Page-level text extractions
Content starts

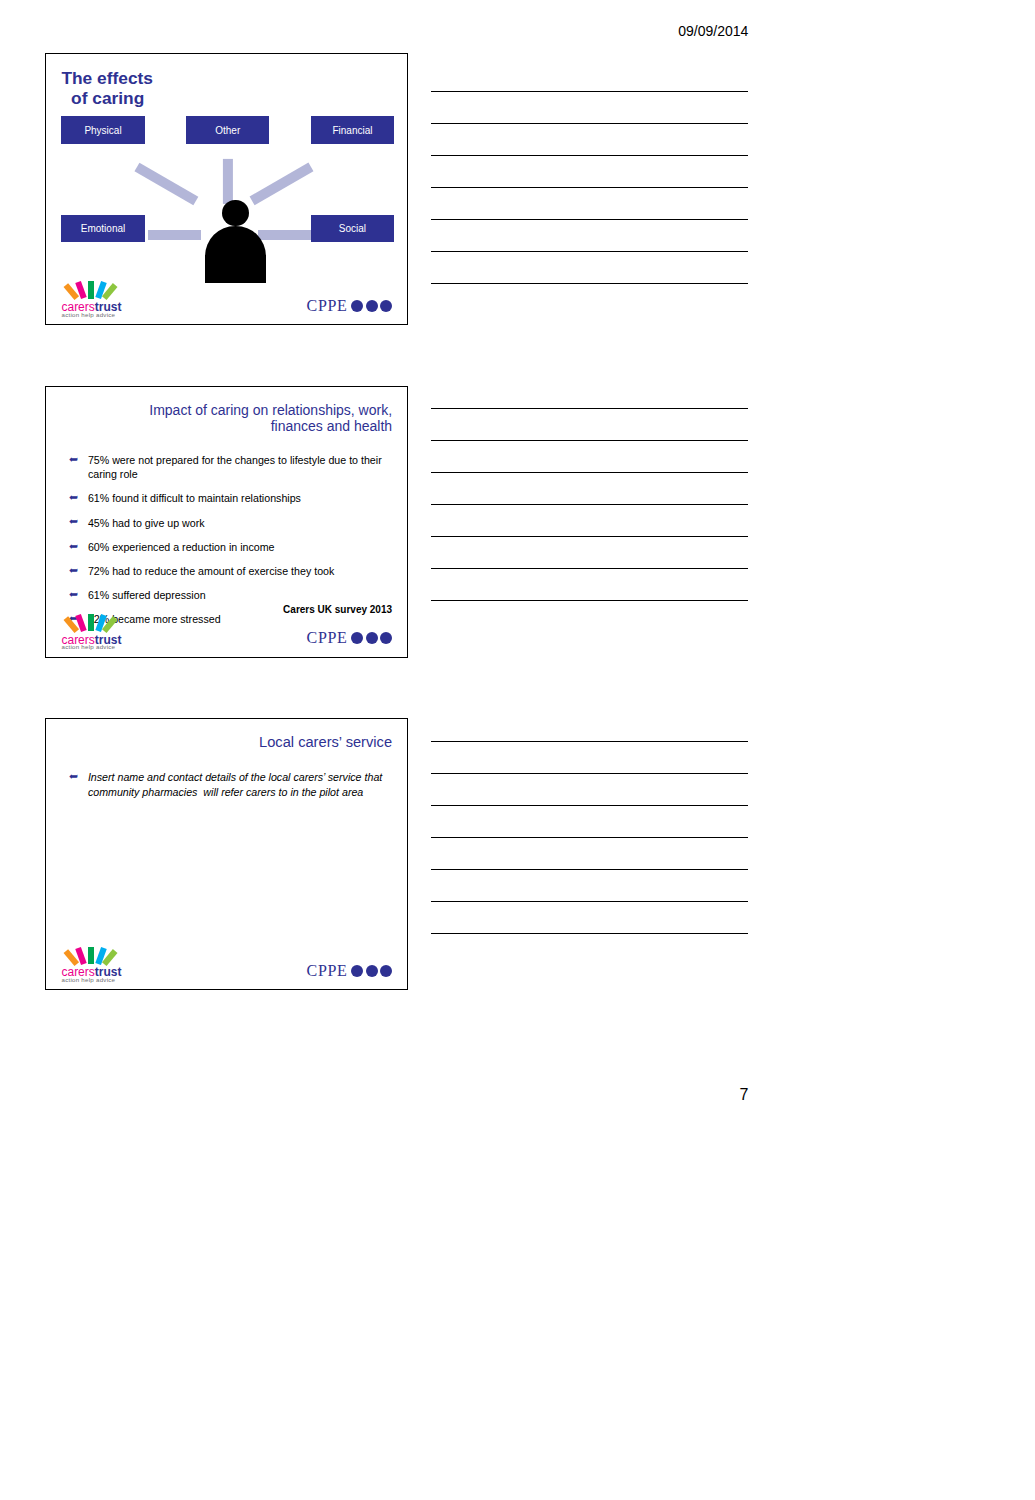09/09/2014
The effects
of caring
Physical
Other
Financial
Emotional
Social
carers trust
action help advice
CPPE
Impact of caring on relationships, work,
finances and health
75% were not prepared for the changes to lifestyle due to their caring role
61% found it difficult to maintain relationships
45% had to give up work
60% experienced a reduction in income
72% had to reduce the amount of exercise they took
61% suffered depression
92% became more stressed
Carers UK survey 2013
carers trust
action help advice
CPPE
Local carers’ service
Insert name and contact details of the local carers’ service that community pharmacies will refer carers to in the pilot area
carers trust
action help advice
CPPE
7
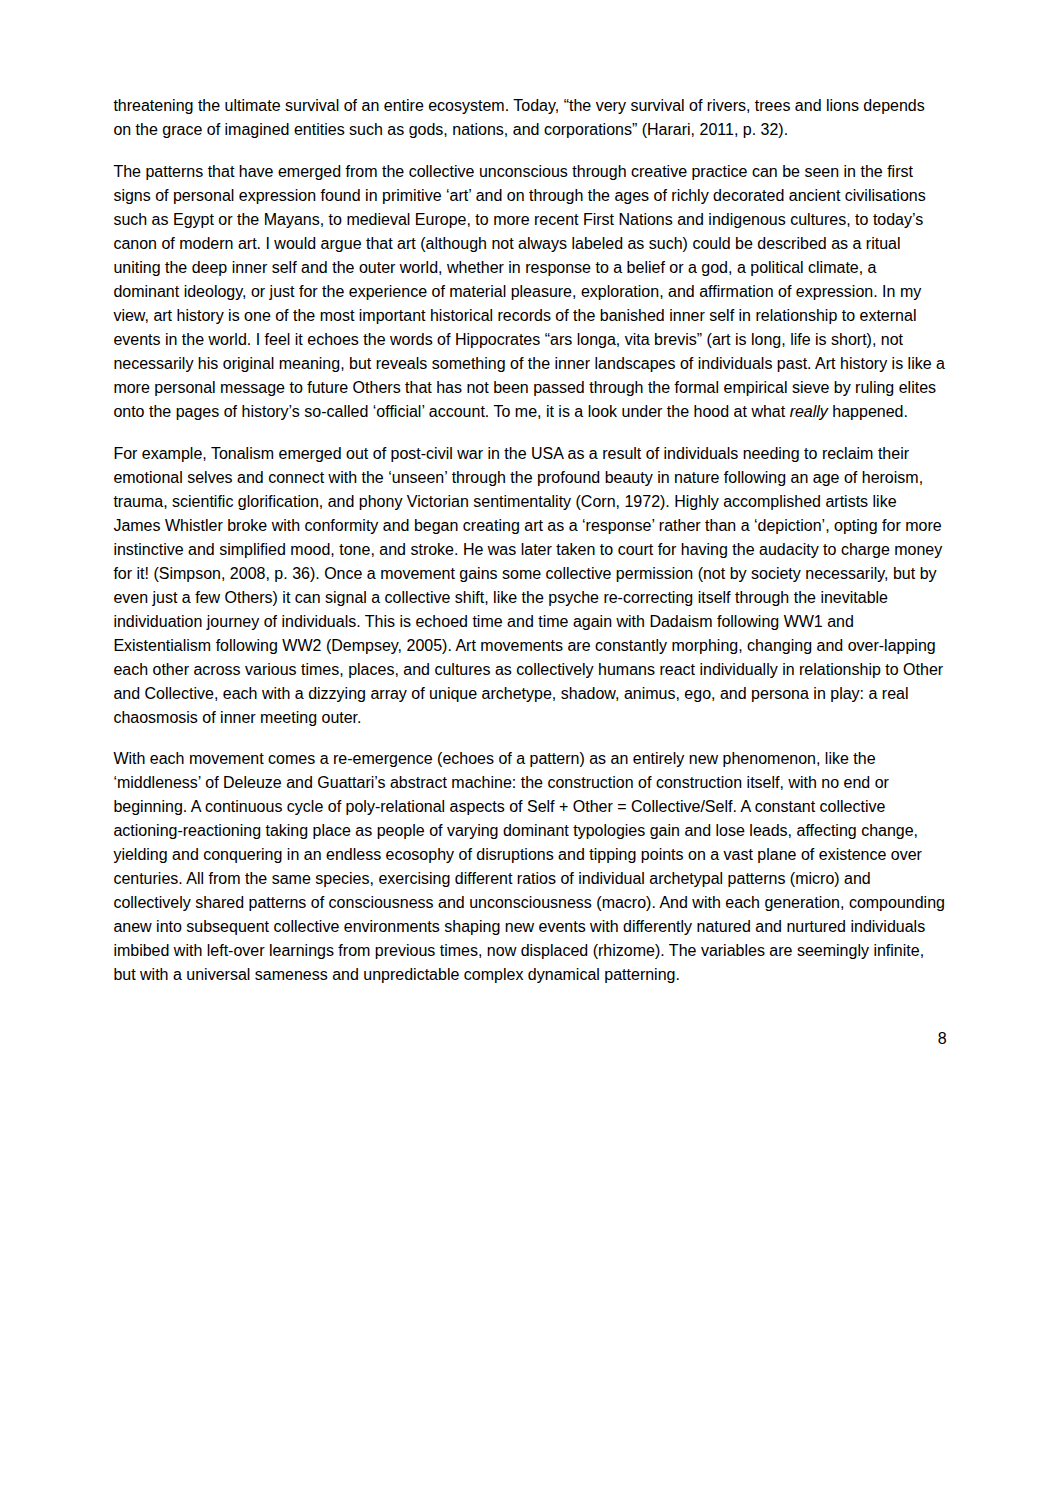threatening the ultimate survival of an entire ecosystem. Today, “the very survival of rivers, trees and lions depends on the grace of imagined entities such as gods, nations, and corporations” (Harari, 2011, p. 32).
The patterns that have emerged from the collective unconscious through creative practice can be seen in the first signs of personal expression found in primitive ‘art’ and on through the ages of richly decorated ancient civilisations such as Egypt or the Mayans, to medieval Europe, to more recent First Nations and indigenous cultures, to today’s canon of modern art. I would argue that art (although not always labeled as such) could be described as a ritual uniting the deep inner self and the outer world, whether in response to a belief or a god, a political climate, a dominant ideology, or just for the experience of material pleasure, exploration, and affirmation of expression. In my view, art history is one of the most important historical records of the banished inner self in relationship to external events in the world. I feel it echoes the words of Hippocrates “ars longa, vita brevis” (art is long, life is short), not necessarily his original meaning, but reveals something of the inner landscapes of individuals past. Art history is like a more personal message to future Others that has not been passed through the formal empirical sieve by ruling elites onto the pages of history’s so-called ‘official’ account. To me, it is a look under the hood at what really happened.
For example, Tonalism emerged out of post-civil war in the USA as a result of individuals needing to reclaim their emotional selves and connect with the ‘unseen’ through the profound beauty in nature following an age of heroism, trauma, scientific glorification, and phony Victorian sentimentality (Corn, 1972). Highly accomplished artists like James Whistler broke with conformity and began creating art as a ‘response’ rather than a ‘depiction’, opting for more instinctive and simplified mood, tone, and stroke. He was later taken to court for having the audacity to charge money for it! (Simpson, 2008, p. 36). Once a movement gains some collective permission (not by society necessarily, but by even just a few Others) it can signal a collective shift, like the psyche re-correcting itself through the inevitable individuation journey of individuals. This is echoed time and time again with Dadaism following WW1 and Existentialism following WW2 (Dempsey, 2005). Art movements are constantly morphing, changing and over-lapping each other across various times, places, and cultures as collectively humans react individually in relationship to Other and Collective, each with a dizzying array of unique archetype, shadow, animus, ego, and persona in play: a real chaosmosis of inner meeting outer.
With each movement comes a re-emergence (echoes of a pattern) as an entirely new phenomenon, like the ‘middleness’ of Deleuze and Guattari’s abstract machine: the construction of construction itself, with no end or beginning. A continuous cycle of poly-relational aspects of Self + Other = Collective/Self. A constant collective actioning-reactioning taking place as people of varying dominant typologies gain and lose leads, affecting change, yielding and conquering in an endless ecosophy of disruptions and tipping points on a vast plane of existence over centuries. All from the same species, exercising different ratios of individual archetypal patterns (micro) and collectively shared patterns of consciousness and unconsciousness (macro). And with each generation, compounding anew into subsequent collective environments shaping new events with differently natured and nurtured individuals imbibed with left-over learnings from previous times, now displaced (rhizome). The variables are seemingly infinite, but with a universal sameness and unpredictable complex dynamical patterning.
8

Content ends

[Your instructions] Both the first line of the records above and the line containing "threatening the ultimate" belong in the copy; please return them and every line between, exactly, minus the pictures.

[Solution for this problem]
09/09/2014
The effects
of caring
Physical
Other
Financial
Emotional
Social
carers trust
action help advice
CPPE
Impact of caring on relationships, work,
finances and health
75% were not prepared for the changes to lifestyle due to their caring role
61% found it difficult to maintain relationships
45% had to give up work
60% experienced a reduction in income
72% had to reduce the amount of exercise they took
61% suffered depression
92% became more stressed
Carers UK survey 2013
carers trust
action help advice
CPPE
Local carers’ service
Insert name and contact details of the local carers’ service that community pharmacies will refer carers to in the pilot area
carers trust
action help advice
CPPE
7
threatening the ultimate survival of an entire ecosystem. Today, “the very survival of rivers, trees and lions depends on the grace of imagined entities such as gods, nations, and corporations” (Harari, 2011, p. 32).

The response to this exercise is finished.